A Centrist’s Guide To Surviving Thanksgiving

I thought I’d try and take a slightly humorous approach this month, because given the state of the world, sometimes you just have to laugh to keep from crying.  

With a little over a week before Thanksgiving, if you’re already having anxiety about how to survive the experience with family members who you have deep disagreements with over politics, religion, football, etc, instead of avoiding those topics altogether, if you happen to find conversations turning heated or awkward because you’ve ran out of benign topics like the weather, consider de-escalating the situation with some historical perspective to lighten the mood (I recommend a comical delivery just to be safe). 

But before I discuss how to do that, let me explain my thought process.  

One of the most regrettable truths about our human existence is that relationships get ruined and damaged from issues of the day that years later looking back no one would argue over.

For example, would anyone today seriously argue in favor of keeping slavery?  Or in favor of denying women the right to vote?     

Abraham Lincoln used to tell a lot of humorous stories with a message in them, and one that he used to tell is about how one time he saw these two drunken men arguing at a tavern and it turned into a fist fight that spilled outside into the field.  

In the course of the fight they each took off their overcoats and threw them on the ground.  

At the end of the fight (which didn’t have a clear winner), they both picked up a coat and stumbled away, but without realizing it they had each taken the other man’s coat.  
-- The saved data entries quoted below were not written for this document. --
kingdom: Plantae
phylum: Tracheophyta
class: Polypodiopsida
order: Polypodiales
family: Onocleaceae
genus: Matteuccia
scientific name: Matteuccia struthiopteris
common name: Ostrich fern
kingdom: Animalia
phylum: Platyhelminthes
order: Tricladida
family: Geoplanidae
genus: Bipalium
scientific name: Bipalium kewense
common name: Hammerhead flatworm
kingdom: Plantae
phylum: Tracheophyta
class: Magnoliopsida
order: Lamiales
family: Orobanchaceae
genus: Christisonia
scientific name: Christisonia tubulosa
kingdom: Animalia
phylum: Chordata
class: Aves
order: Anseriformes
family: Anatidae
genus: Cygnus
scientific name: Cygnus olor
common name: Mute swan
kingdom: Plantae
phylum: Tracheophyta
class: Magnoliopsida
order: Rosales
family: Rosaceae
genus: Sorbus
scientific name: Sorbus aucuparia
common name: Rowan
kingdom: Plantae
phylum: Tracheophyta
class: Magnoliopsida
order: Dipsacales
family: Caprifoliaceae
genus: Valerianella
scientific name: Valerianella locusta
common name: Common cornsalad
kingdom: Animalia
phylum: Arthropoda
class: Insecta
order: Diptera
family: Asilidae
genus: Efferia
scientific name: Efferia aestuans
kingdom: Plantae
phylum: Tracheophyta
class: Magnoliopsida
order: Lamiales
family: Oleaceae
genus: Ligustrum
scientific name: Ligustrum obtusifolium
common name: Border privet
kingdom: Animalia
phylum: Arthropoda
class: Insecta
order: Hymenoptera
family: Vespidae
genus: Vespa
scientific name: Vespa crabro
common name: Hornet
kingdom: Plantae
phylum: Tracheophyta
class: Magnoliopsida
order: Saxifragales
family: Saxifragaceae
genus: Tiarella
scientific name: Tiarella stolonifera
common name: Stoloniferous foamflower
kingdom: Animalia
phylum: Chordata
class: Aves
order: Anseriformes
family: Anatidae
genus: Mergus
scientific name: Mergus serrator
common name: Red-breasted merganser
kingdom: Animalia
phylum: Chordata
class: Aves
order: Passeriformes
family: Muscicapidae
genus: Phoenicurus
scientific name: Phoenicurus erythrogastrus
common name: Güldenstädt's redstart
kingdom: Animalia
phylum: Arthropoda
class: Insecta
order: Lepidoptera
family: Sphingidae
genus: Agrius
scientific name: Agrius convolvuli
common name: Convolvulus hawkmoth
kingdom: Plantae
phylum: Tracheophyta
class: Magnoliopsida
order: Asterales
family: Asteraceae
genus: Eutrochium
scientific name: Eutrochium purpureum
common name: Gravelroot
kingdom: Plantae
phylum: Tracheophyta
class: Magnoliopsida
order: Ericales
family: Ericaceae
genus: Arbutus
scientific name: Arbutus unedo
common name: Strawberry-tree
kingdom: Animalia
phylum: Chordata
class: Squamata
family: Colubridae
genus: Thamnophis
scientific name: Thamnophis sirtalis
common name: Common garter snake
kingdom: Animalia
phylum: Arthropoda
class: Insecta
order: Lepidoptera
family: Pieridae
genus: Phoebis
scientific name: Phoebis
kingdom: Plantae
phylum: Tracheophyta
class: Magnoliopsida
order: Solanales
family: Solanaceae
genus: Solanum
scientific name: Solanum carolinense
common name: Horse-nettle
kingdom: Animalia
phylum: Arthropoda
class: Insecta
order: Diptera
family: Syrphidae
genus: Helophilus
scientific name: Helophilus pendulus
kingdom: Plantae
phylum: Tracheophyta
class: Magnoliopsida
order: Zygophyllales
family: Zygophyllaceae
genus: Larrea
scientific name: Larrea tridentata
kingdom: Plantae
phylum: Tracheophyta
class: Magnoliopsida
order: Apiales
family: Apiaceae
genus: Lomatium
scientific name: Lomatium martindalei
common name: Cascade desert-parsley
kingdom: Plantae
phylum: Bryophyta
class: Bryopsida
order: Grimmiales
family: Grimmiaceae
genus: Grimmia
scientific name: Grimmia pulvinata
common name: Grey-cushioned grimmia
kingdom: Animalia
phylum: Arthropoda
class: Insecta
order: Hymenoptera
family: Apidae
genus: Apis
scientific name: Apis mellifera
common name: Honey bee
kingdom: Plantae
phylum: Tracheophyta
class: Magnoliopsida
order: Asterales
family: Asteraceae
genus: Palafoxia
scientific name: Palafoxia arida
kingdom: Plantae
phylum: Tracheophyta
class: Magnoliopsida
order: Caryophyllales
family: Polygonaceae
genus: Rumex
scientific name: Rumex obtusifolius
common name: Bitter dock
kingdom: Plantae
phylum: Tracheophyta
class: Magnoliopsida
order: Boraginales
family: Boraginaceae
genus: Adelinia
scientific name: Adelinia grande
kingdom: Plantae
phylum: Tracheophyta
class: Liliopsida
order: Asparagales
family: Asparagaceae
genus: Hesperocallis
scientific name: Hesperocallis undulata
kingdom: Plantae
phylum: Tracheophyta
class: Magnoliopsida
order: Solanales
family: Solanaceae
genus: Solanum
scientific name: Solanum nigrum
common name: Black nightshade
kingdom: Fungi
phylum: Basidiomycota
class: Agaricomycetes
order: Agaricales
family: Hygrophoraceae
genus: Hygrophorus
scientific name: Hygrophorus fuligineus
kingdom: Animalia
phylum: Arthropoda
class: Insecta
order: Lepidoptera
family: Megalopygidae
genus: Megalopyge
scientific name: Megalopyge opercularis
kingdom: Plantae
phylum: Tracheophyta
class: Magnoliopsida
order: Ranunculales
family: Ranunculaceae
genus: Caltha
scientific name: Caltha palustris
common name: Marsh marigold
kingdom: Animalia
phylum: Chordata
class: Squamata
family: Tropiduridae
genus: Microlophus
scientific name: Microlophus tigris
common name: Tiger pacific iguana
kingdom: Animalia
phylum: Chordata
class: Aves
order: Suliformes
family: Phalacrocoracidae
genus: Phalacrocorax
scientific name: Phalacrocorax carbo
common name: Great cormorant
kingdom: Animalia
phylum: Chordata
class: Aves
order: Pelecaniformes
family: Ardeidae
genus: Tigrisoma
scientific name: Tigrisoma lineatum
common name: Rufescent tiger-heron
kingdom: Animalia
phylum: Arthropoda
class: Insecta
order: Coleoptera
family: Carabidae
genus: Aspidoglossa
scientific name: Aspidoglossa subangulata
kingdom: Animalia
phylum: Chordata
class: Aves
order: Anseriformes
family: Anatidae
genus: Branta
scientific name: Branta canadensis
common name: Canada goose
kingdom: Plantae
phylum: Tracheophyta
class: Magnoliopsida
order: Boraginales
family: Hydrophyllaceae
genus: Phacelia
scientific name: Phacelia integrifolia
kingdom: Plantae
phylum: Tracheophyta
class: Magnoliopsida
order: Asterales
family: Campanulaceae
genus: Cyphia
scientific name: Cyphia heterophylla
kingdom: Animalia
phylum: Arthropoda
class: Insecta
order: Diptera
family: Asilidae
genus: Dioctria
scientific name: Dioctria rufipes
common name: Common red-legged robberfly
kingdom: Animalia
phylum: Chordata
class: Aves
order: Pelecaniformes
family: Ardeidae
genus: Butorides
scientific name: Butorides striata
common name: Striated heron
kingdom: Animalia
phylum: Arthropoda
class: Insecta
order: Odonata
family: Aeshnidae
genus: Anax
Lincoln used this story to point out how both major parties over time could wind up trading positions on issues, no matter how stridently they used to uphold their old position. 

Now let’s say you’re sitting at dinner and your cousin brings up one of today’s hot button issues.  

Everyone freezes and the room gets quiet. You notice your aunt giving your cousin a look.  

That’s a perfect time to chime in and say something like “instead of talking about that, let’s play a game and try to think of what the most controversial topic was from Thanksgivings past.  What do you imagine the most controversial topic was around the Thanksgiving table in the year ____?

By the way, did you know the first official Thanksgiving was proclaimed by President Lincoln in 1863 so that we all celebrated it at the same time, because from 1621 until 1863 all of the states celebrated it on different days?  On that basis I would have to imagine that in 1863 the Thanksgiving proclamation itself was even controversial!

My favorite fact about that first official Thanksgiving was that all along the front lines, while the Union soldiers were celebrating, the Confederate soldiers held their guns out of respect, even after 2.5 years of terrible war to that point.  

Whatever happens with your Thanksgiving this year, I hope you remember to keep your cool and appeal to the better angels of your own nature, because 50, 75, or 100 years from now, the issues causing hurt feelings today won’t even be on anyone’s mind. Now pass the gravy, please.